__WHAT IS REQUIRED__: Exactly as written, return every line of the data below apart from the pictures.

== DATA EXCERPTS ==

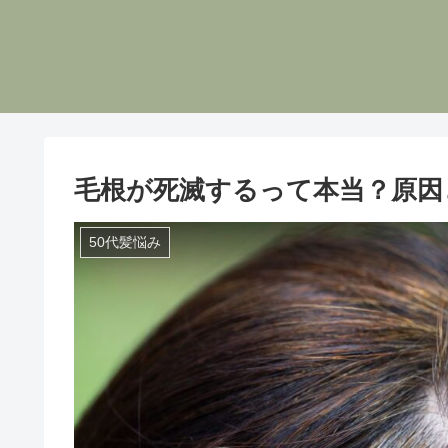
毛根が死滅するって本当？原因
50代髪悩み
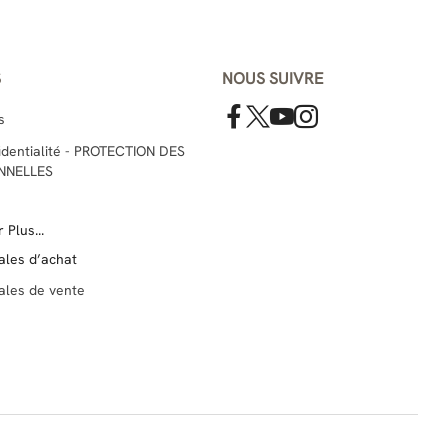
S
NOUS SUIVRE
s
fidentialité - PROTECTION DES
NNELLES
 Plus...
ales d’achat
ales de vente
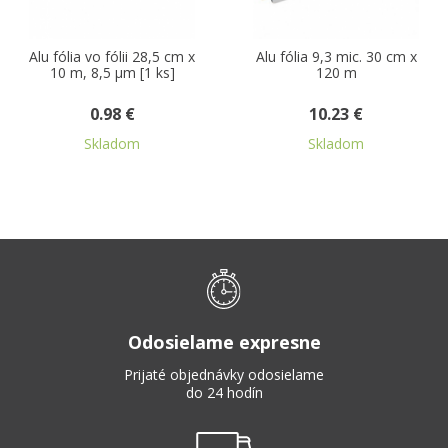
Alu fólia vo fólii 28,5 cm x
Alu fólia 9,3 mic. 30 cm x
10 m, 8,5 µm [1 ks]
120 m
0.98 €
10.23 €
Skladom
Skladom
Odosielame expresne
Prijaté objednávky odosielame
do 24 hodín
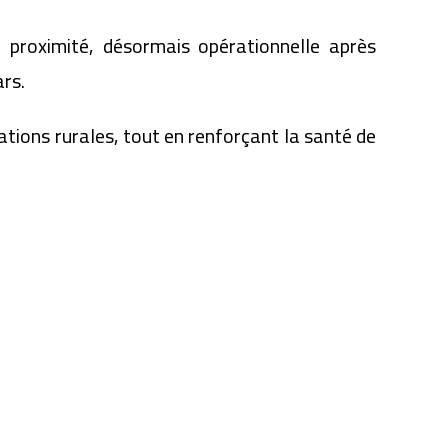
 proximité, désormais opérationnelle après
rs.
lations rurales, tout en renforçant la santé de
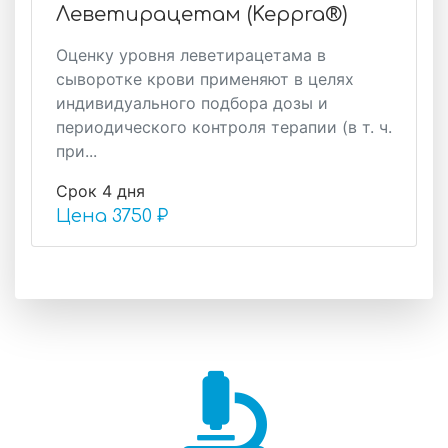
Леветирацетам (Keppra®)
Оценку уровня леветирацетама в
сыворотке крови применяют в целях
индивидуального подбора дозы и
периодического контроля терапии (в т. ч.
при...
Срок 4 дня
Цена
3750 ₽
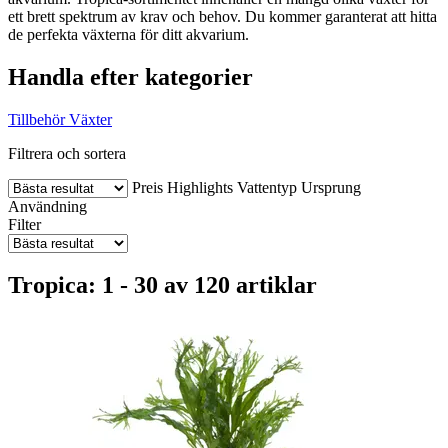
ett brett spektrum av krav och behov. Du kommer garanterat att hitta
de perfekta växterna för ditt akvarium.
Handla efter kategorier
Tillbehör
Växter
Filtrera och sortera
Preis
Highlights
Vattentyp
Ursprung
Användning
Filter
Tropica: 1 - 30 av 120 artiklar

===

__OUTPUT FOR THIS TASK__:
毛根が死滅するって本当？原因
50代髪悩み
S
NOUS SUIVRE
s
fidentialité - PROTECTION DES
NNELLES
 Plus...
ales d’achat
ales de vente
Alu fólia vo fólii 28,5 cm x
Alu fólia 9,3 mic. 30 cm x
10 m, 8,5 µm [1 ks]
120 m
0.98 €
10.23 €
Skladom
Skladom
Odosielame expresne
Prijaté objednávky odosielame
do 24 hodín
 proximité, désormais opérationnelle après
rs.
lations rurales, tout en renforçant la santé de
Леветирацетам (Keppra®)
Оценку уровня леветирацетама в
сыворотке крови применяют в целях
индивидуального подбора дозы и
периодического контроля терапии (в т. ч.
при...
Срок 4 дня
Цена
3750 ₽
ett brett spektrum av krav och behov. Du kommer garanterat att hitta
de perfekta växterna för ditt akvarium.
Handla efter kategorier
Tillbehör
Växter
Filtrera och sortera
Preis
Highlights
Vattentyp
Ursprung
Användning
Filter
Tropica: 1 - 30 av 120 artiklar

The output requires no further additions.